**Your task:**
Repeat every line of the data verbatim.

Recorded information below:

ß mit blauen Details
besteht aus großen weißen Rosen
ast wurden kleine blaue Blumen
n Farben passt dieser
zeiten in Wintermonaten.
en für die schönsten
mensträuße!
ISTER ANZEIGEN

End of Recorded information.

**Your response:**
ß mit blauen Details
besteht aus großen weißen Rosen
ast wurden kleine blaue Blumen
n Farben passt dieser
zeiten in Wintermonaten.
en für die schönsten
mensträuße!
ISTER ANZEIGEN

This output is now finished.